= Dataset excerpt =
----

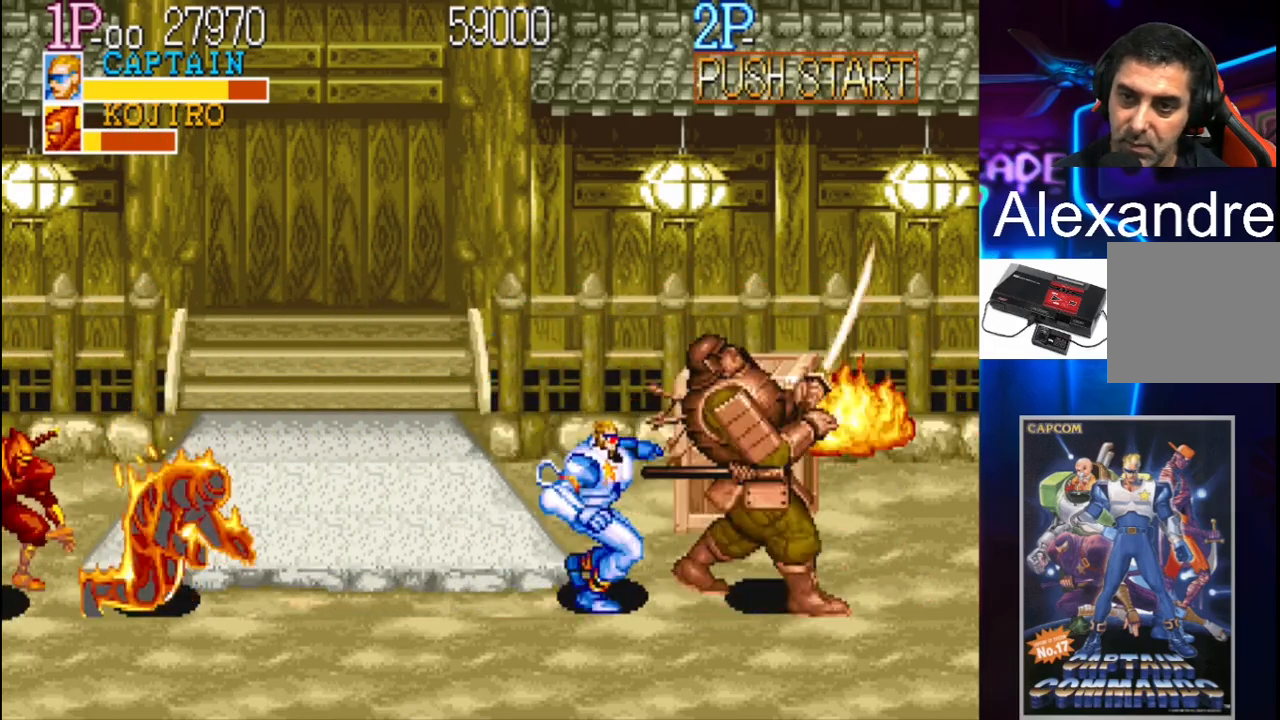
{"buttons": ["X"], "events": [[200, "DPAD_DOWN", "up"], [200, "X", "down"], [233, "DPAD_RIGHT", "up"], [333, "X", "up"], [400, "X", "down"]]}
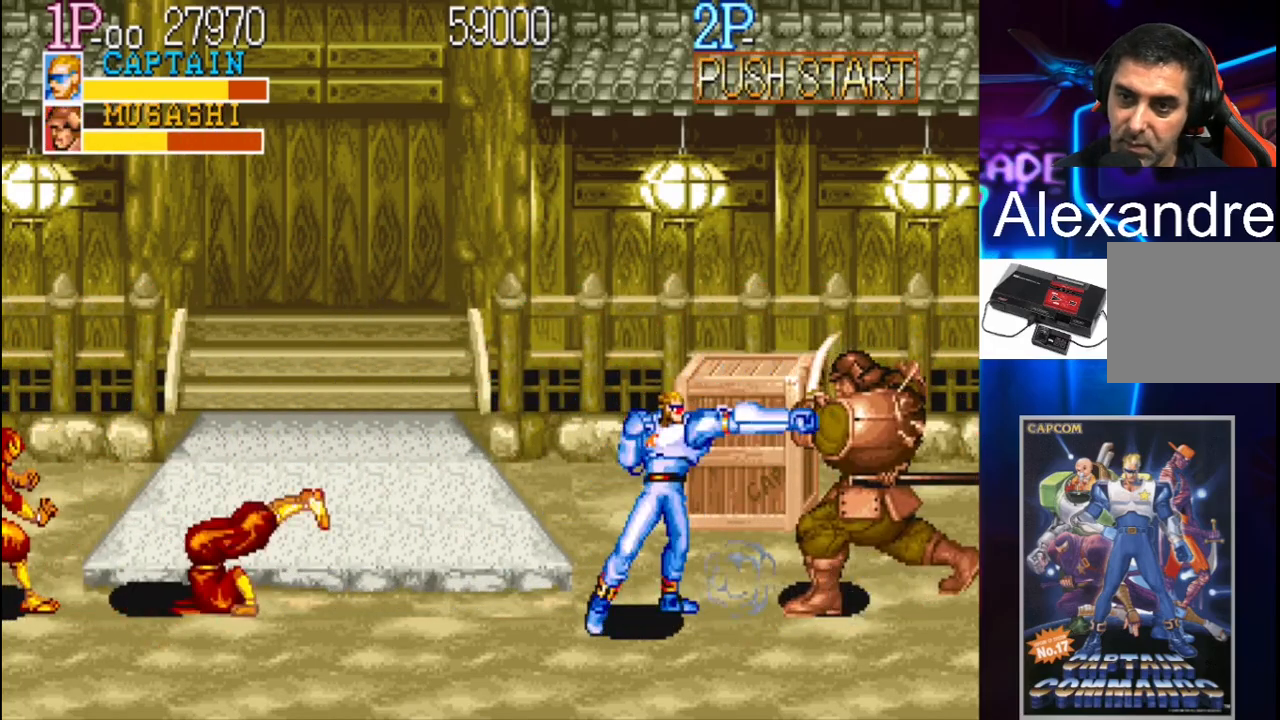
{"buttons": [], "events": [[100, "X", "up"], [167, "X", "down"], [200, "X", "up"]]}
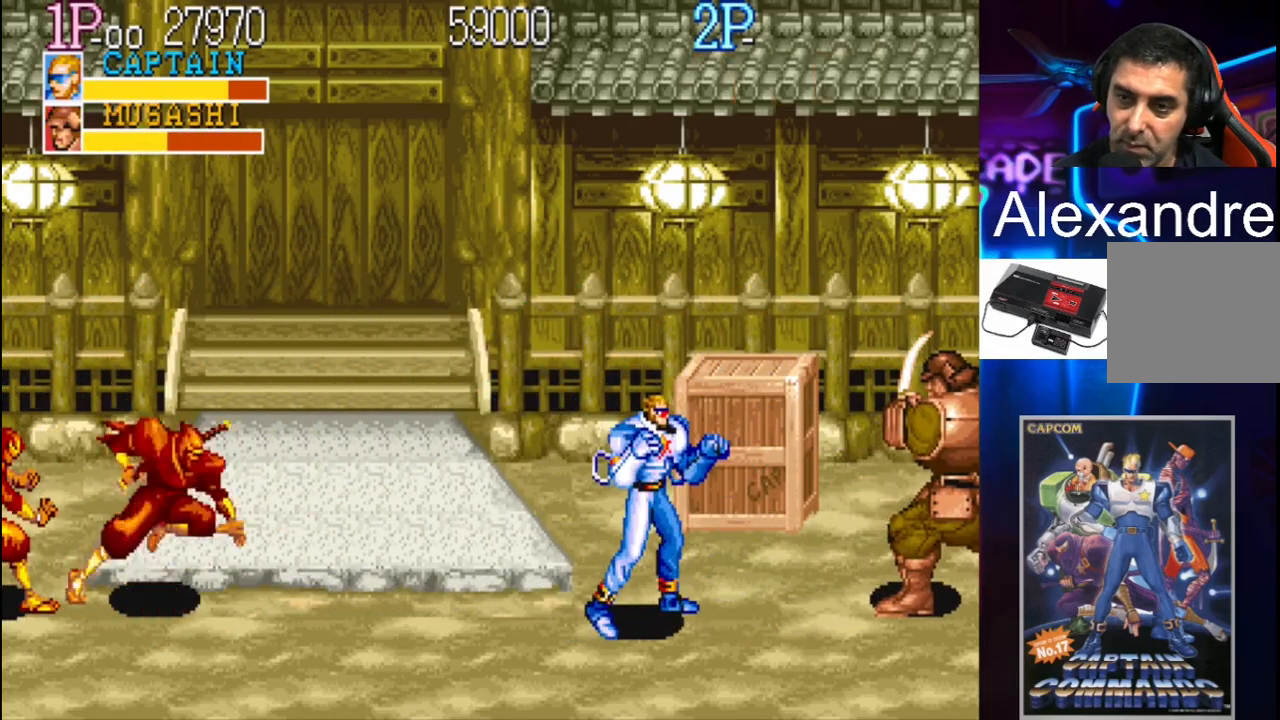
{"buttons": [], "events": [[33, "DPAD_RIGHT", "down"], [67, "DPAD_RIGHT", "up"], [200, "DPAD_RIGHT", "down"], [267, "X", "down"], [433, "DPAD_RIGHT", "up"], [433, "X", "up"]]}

----

= Directions for this task =
Reproduce all of the material above word for word. Omit the pictures.

= The completed task =
{"buttons": ["X"], "events": [[200, "DPAD_DOWN", "up"], [200, "X", "down"], [233, "DPAD_RIGHT", "up"], [333, "X", "up"], [400, "X", "down"]]}
{"buttons": [], "events": [[100, "X", "up"], [167, "X", "down"], [200, "X", "up"]]}
{"buttons": [], "events": [[33, "DPAD_RIGHT", "down"], [67, "DPAD_RIGHT", "up"], [200, "DPAD_RIGHT", "down"], [267, "X", "down"], [433, "DPAD_RIGHT", "up"], [433, "X", "up"]]}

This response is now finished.